Fine art screen printer Harwood King Fine Art Studio has invested around £10,000 in Canon iPF 8400 and Canon iPF 815 large-format machines to boost its quality and colour accuracy.

The Newhaven, East Sussex-based business bought the printers, which were installed last month, from M Partners Wide, the wide-format division of Surrey-based print equipment distributor M Partners.

The iPF 8400 is a 12-colour, 44-inch machine that Harwood King will use for its fine art print production and proofing. The iPF 815 is a five-colour 44-inch device which the firm will use for outputting film to create silkscreen originals.

The Canon printers have joined two aging Epson Stylus Pro machines that the firm will only continue to use for historical files that have been profiled and colour matched on those printers. The company also runs a number of traditional printmaking machines including etching and silkscreen presses.

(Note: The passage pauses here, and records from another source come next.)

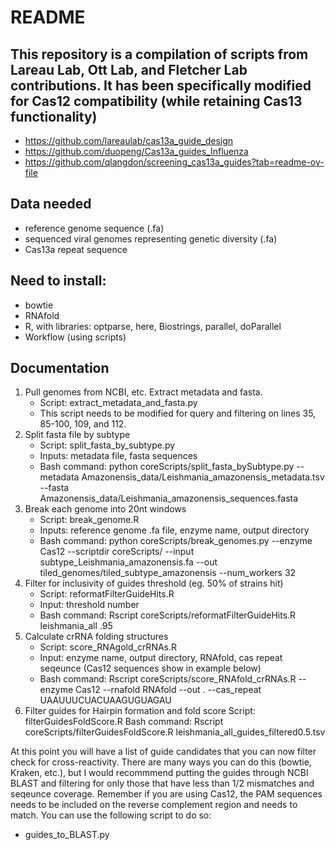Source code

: # README

## This repository is a compilation of scripts from Lareau Lab, Ott Lab, and Fletcher Lab contributions. It has been specifically modified for Cas12 compatibility (while retaining Cas13 functionality)
* https://github.com/lareaulab/cas13a_guide_design
* https://github.com/duopeng/Cas13a_guides_Influenza
* https://github.com/qlangdon/screening_cas13a_guides?tab=readme-ov-file

## Data needed
* reference genome sequence (.fa)
* sequenced viral genomes representing genetic diversity (.fa)
* Cas13a repeat sequence

## Need to install:
* bowtie
* RNAfold
* R, with libraries: optparse, here, Biostrings, parallel, doParallel
* Workflow (using scripts)

## Documentation
1. Pull genomes from NCBI, etc. Extract metadata and fasta.
   * Script: extract_metadata_and_fasta.py
   * This script needs to be modified for query and filtering on lines 35, 85-100, 109, and 112.
2. Split fasta file by subtype
   * Script: split_fasta_by_subtype.py
   * Inputs: metadata file, fasta sequences
   * Bash command: python coreScripts/split_fasta_bySubtype.py --metadata Amazonensis_data/Leishmania_amazonensis_metadata.tsv --fasta Amazonensis_data/Leishmania_amazonensis_sequences.fasta
3. Break each genome into 20nt windows
   * Script: break_genome.R
   * Inputs: reference genome .fa file, enzyme name, output directory
   * Bash command: python coreScripts/break_genomes.py --enzyme Cas12 --scriptdir coreScripts/ --input subtype_Leishmania_amazonensis.fa --out tiled_genomes/tiled_subtype_amazonensis --num_workers 32
4. Filter for inclusivity of guides threshold (eg. 50% of strains hit)
   * Script: reformatFilterGuideHits.R
   * Input: threshold number
   * Bash command: Rscript coreScripts/reformatFilterGuideHits.R leishmania_all .95
5. Calculate crRNA folding structures
   * Script: score_RNAgold_crRNAs.R
   * Input: enzyme name, output directory, RNAfold, cas repeat seqeunce (Cas12 sequences show in example below)
   * Bash command: Rscript coreScripts/score_RNAfold_crRNAs.R --enzyme Cas12 --rnafold RNAfold --out . --cas_repeat UAAUUUCUACUAAGUGUAGAU
6. Filter guides for Hairpin formation and fold score
   Script: filterGuidesFoldScore.R
   Bash command: Rscript coreScripts/filterGuidesFoldScore.R leishmania_all_guides_filtered0.5.tsv

At this point you will have a list of guide candidates that you can now filter check for cross-reactivity. There are many ways you can do this (bowtie, Kraken, etc.), but I would recommmend putting the guides through NCBI BLAST and filtering for only those that have less than 1/2 mismatches and seqeunce coverage. Remember if you are using Cas12, the PAM sequences needs to be included on the reverse complement region and needs to match. You can use the following script to do so:
* guides_to_BLAST.py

“We’d been having some issues with our Epson printers which, for our application, were not easy to solve. The dimensional stability of the print coming out wasn’t absolutely accurate so if we wanted to put post-process silkscreen or etching on top of the print, we had a lot of trouble getting it in register,” said owner and managing director Quentin King.

“We’d spend hours cutting out bits of film and patching them over the output, then making the screen and doing it. It took many hours and what we wanted to do was get the film output and inkjet output much closer.

“We looked very carefully at what was available and after a few tests it looked like the Canon machines were doing a good job of doing that, particularly from machine-to-machine.”

The company has found that the internal memory on the iPF 8400 has significantly increased its productivity by holding ripped files in its memory. This has allowed the firm to go straight into print mode with full confidence that it will print successfully. It has also found the 12-colour system of the machine to be a huge advantage, particularly in the red spectrum.

“Colour, for fine art work, is so critical. The colour gamut and the stability of the system were both immediate advantages for us. The colour accuracy provides us with the biggest saving as we no longer have to spend hours fiddling with profiles to tweak them to get a colour just right,” said King.

The firm, which has six staff, has been producing fine art prints for artists and galleries across the world for more than 30 years. It specialises in giclee and silkscreen printing and has produced limited editions using up to 96 separately printed colours per print.